Alors que 99 % des personnes les plus pauvres du monde vivent dans les marchés émergents, que ces derniers dépendent aujourd’hui à 70 % des combustibles fossiles et que 400 à 600 millions de personnes dans les marchés émergents n’ont pas accès à l’électricité, c’est peu dire que les besoins de ces pays sont, sur les trois piliers de l’ESG, incommensurables. Pour les investisseurs en dette, les risques et aléas potentiels sont toutefois aussi nombreux que les opportunités.
« Vous ne pouvez pas simplement financer une entreprise d’énergie renouvelable en vous disant que l’impact environnemental est réel car si celle-ci utilise des enfants pour construire ses panneaux solaires, alors l’impact global n’est clairement pas positif, illustre Simon Cooke, gérant dette émergente impact chez Insight Investment. S’agissant de la Chine, il faut aussi pouvoir être certain que l’investissement dans une entreprise locale ne sert pas à financer implicitement l’Etat. » De ce fait, l’approche d’investissement ESG dans les marchés émergents tend, selon Simon Cooke, à se résumer à ce dilemme : comment peut-on investir pour essayer d’obtenir des résultats positifs, sans avoir à abandonner ses valeurs ?
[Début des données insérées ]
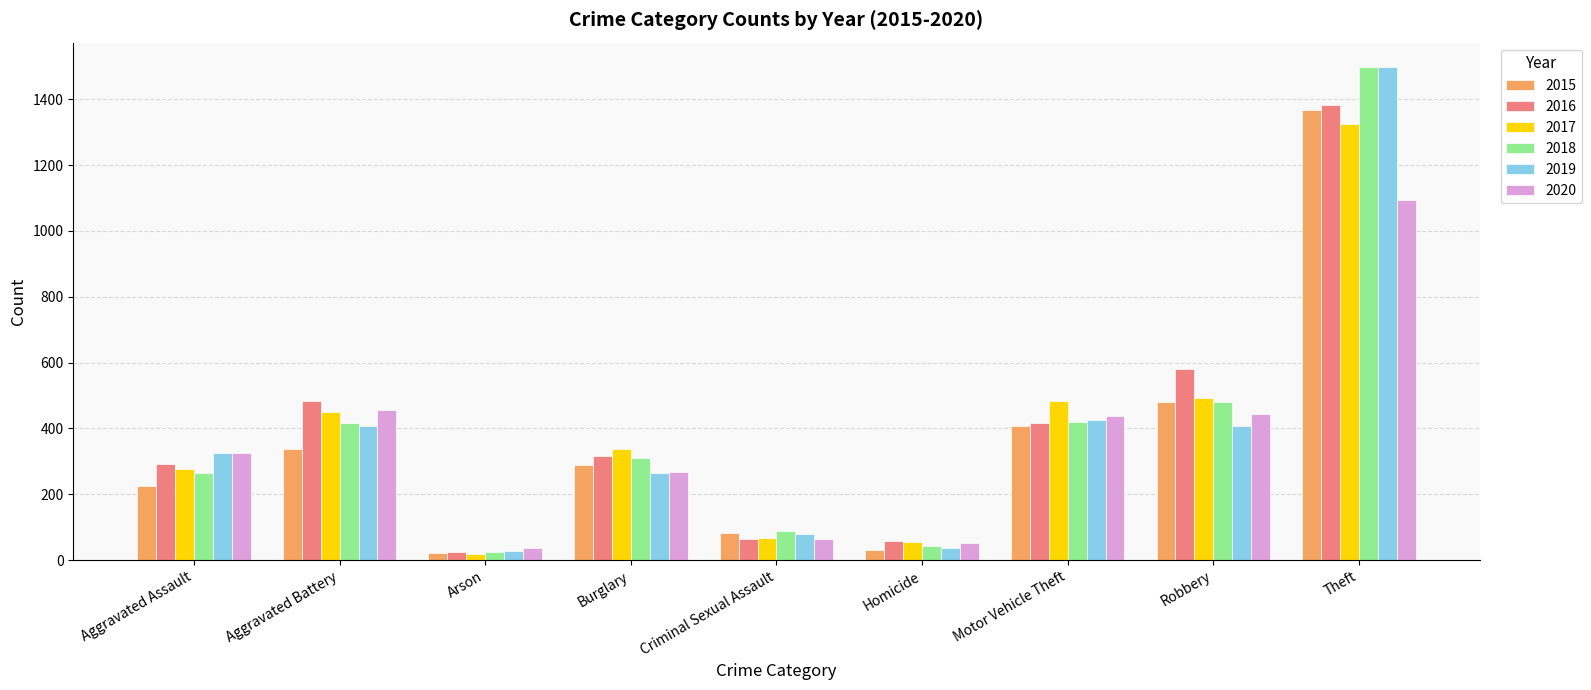

At which category is the sum across all series the highest?

Theft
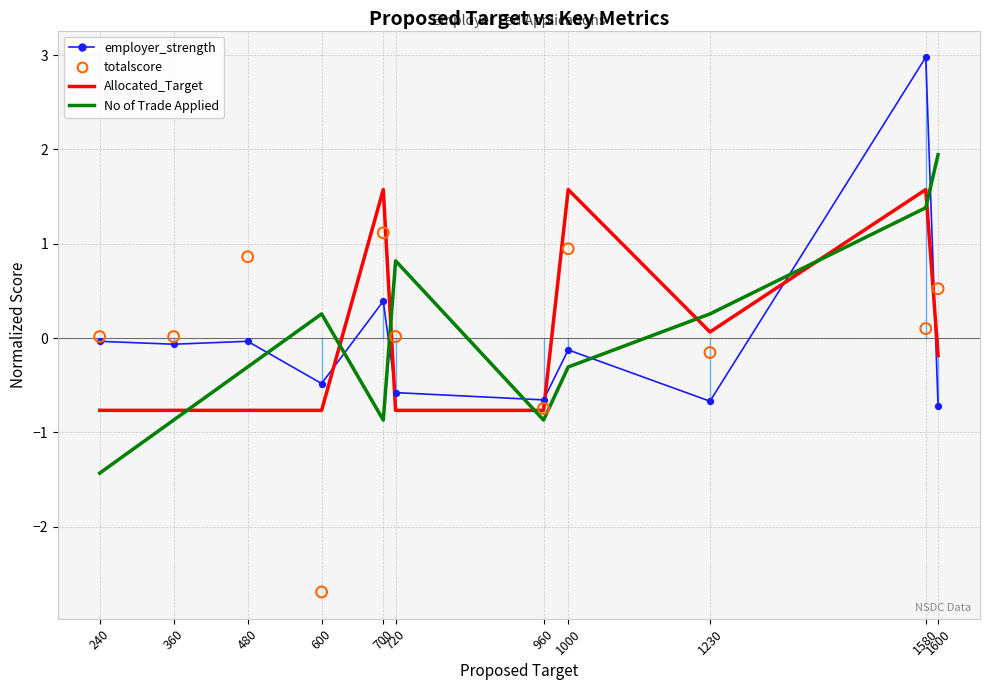

What is the total value across all series at 1000?

2.1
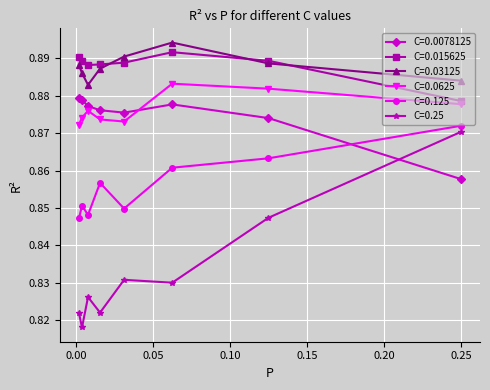

Count the C=0.015625 values in the range 0 to 1.

8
Un cadre d’analyse spécifique
Pour y parvenir, il faut un cadre d’investissement extrêmement robuste. « Nous procédons à une sorte d’analyse des lacunes, explique Bryan Carter, head of emerging markets debt chez HSBC Asset Management. Il s’agit d’un processus rigoureux, dans lequel de nombreuses équipes sont impliquées. Nous avons près de 50 analystes qui font cette sélection, basée sur un engagement actif et une interaction avec les entreprises. » En termes d’actifs à financer, la démarche varie également par rapport à un investissement en dette dans un pays avancé. « Sur les marchés émergents, il n’est pas possible de lancer de fonds thématiques car vous n’allez tout simplement pas trouver suffisamment d’actifs », poursuit Bryan Carter. Chez certains spécialistes, deux types d’investissement sont à privilégier. « Le premier porte sur des instruments via lesquels nous pouvons mesurer l’impact global sur l’émetteur (obligations vertes, sociales ou durables) : vous ne vous concentrez pas uniquement sur un objectif étroit, mais vous regardez plutôt l’émetteur de manière holistique, signale Simon Cooke. Le deuxième est celui où vous vous focalisez sur la transition de cet émetteur. » Quoi qu’il en soit, l’analyse des fondamentaux financiers de l’emprunteur demeure fondamentale, comme est venue le rappeler la vague chinoise de défauts d’émetteurs de green bonds post-Covid.